Twitter Starts to Change the Central Logic of Its Service
This week, the company tested a change to its core product that could alter the service in a small but important way. According to Mashable, Twitter is altering the timeline of a small number of users so that they see tweets from accounts they don’t follow.
Right now, users only see tweets for three reasons: They’re from an account that user follows; they were retweeted by an account that user follows; or they’re an ad. Now, a user might see tweets from an account that someone whom they follow follows, or a tweet that someone they follow favorited. (via The Atlantic)
Hands On With the New Vine: 6-Second Videos Will Never Be the Same
The new camera features on Vine aren't just shiny and new, they've totally changed the platform. It’s been nearly two years since Twitter acquired Vine and added it to the canon of notable social media platforms. Six-second looping videos simply weren’t “a thing” before Vine proved that our short attention spans were, in fact, good for something.
Scores of users descended on the simple new tool, discovering the world of complex six-second animations that could change perspective simply by touching the tapping the screen.
But there were limits. Users had to create Vines totally within the Vine app, which meant that all the restrictions of the 4:3 aspect ratio Vine camera were applied to your recording endeavors. Some got around this by shooting and editing video elsewhere, playing it back on a computer (or even tablet or phone screen) and then filming that with Vine on a phone. The results were uneven, and Vine purists started talking about “natural Vines” versus, one would guess, “unnatural” ones. (via Mashable)

» **Task**:
Copy out everything in the Twitter and Vine news roundup from "Hands On With" down to "tapping the screen.".

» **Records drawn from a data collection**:
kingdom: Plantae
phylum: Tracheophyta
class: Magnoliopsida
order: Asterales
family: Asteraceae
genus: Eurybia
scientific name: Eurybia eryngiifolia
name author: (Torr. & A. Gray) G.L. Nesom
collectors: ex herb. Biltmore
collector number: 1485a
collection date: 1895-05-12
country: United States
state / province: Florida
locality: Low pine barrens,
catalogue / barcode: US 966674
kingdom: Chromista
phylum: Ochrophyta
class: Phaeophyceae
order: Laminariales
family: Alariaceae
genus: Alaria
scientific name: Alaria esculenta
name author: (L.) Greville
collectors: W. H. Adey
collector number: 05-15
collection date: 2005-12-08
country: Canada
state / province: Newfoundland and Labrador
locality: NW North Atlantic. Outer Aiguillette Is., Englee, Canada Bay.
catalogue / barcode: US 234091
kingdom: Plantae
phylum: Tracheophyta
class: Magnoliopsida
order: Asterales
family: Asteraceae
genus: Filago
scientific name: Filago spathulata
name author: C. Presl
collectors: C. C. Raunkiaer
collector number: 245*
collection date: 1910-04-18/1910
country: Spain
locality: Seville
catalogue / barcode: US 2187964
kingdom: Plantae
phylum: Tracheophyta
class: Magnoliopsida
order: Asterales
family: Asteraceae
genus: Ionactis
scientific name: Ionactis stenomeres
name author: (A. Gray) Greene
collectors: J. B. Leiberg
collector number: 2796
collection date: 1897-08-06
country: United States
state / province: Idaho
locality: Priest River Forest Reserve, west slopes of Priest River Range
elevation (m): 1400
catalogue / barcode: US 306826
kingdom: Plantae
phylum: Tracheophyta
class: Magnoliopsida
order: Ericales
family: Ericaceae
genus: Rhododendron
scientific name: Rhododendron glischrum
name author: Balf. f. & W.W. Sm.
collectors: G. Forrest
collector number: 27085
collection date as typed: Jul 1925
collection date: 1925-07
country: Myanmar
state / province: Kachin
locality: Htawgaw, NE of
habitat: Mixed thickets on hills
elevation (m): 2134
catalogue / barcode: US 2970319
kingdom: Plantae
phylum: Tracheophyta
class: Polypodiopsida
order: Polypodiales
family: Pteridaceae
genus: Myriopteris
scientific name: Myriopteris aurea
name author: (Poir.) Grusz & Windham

» **Written answer**:
Hands On With the New Vine: 6-Second Videos Will Never Be the Same
The new camera features on Vine aren't just shiny and new, they've totally changed the platform. It’s been nearly two years since Twitter acquired Vine and added it to the canon of notable social media platforms. Six-second looping videos simply weren’t “a thing” before Vine proved that our short attention spans were, in fact, good for something.
Scores of users descended on the simple new tool, discovering the world of complex six-second animations that could change perspective simply by touching the tapping the screen.